On Monday, November 14th, about 48,000 unionized academic workers across the University of California’s 10 campuses went on strike. The student workers, who are employed at the 10 UC campuses across the state and are organized in both the United Auto Workers (UAW) union and Student Researchers Union (SRU), have begun this strike in order to win a variety of demands aimed at improving their living standard in the face of rising rental costs and inflation.
In addition to increased pay, student workers are demanding child-care subsidies to ease the burden of having children while in graduate school, enhanced healthcare benefits for dependents, longer family leave policies, public transit passes, and lower tuition costs, as well as greater support for international students navigating the immigration process to live in the United States. There are also other demands such as enhancing anti-bullying and harassment clauses in their contract to protect student workers against professors and supervisors who create a hostile work environment.
Despite performing most of the work to teach students and grade exams in classes, as well as playing a significant role in the research output of the UC system, most of the 48,000 unionized graduate student employees working in the system are often forced to live a precarious existence due to low pay. The current average base salary for student workers is about $24,000 per year. The striking student workers are demanding that the average base salary be increased to $54,000 per year — a wage they could more easily get by on.

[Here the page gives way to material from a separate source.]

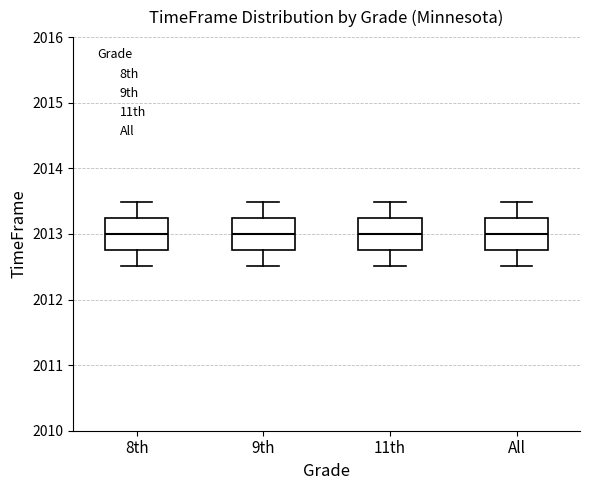

Where is the upper edge of the box for 9th on the y-axis? The values are not printed on the chart, so give them approximately, as read against the axis.

2013.2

In a survey before beginning bargaining with the UC system around these issues, the UAW union found that over 90% of graduate workers are “rent burdened,” which is defined as spending more than 30% of one’s income on rent. On top of this, they found that graduate workers throughout the UC system actually spend an average of 52% of their monthly income on rent.
In the face of this, the UC system and the political elites of California are claiming that they don’t have the money to meet the demands of student workers, arguing that their salary proposals up to this point are competitive with elite private universities such as Harvard and MIT.
When considering the wealth and power that exists in California, we see this is not the case. For example, the UC system currently manages a portfolio of assets worth approximately $152 billion after growing their assets by over $100 billion dollars due to financial investments made during the COVID-19 pandemic. On top of this, California is home to some of the wealthiest corporations in the world which could be taxed at higher rates to reinvest in sectors such as education.
The wealth exists to meet the demands of graduate students, but it is not a priority of the rich and powerful to do this. These student workers did not choose to go on strike lightly. They knew the impact their strike could have on students, on their own work, their research, and their overall academic progress. But the university has pushed them to this point by refusing to accept most of their demands. But together these student workers have an advantage because the work of the university cannot function without them.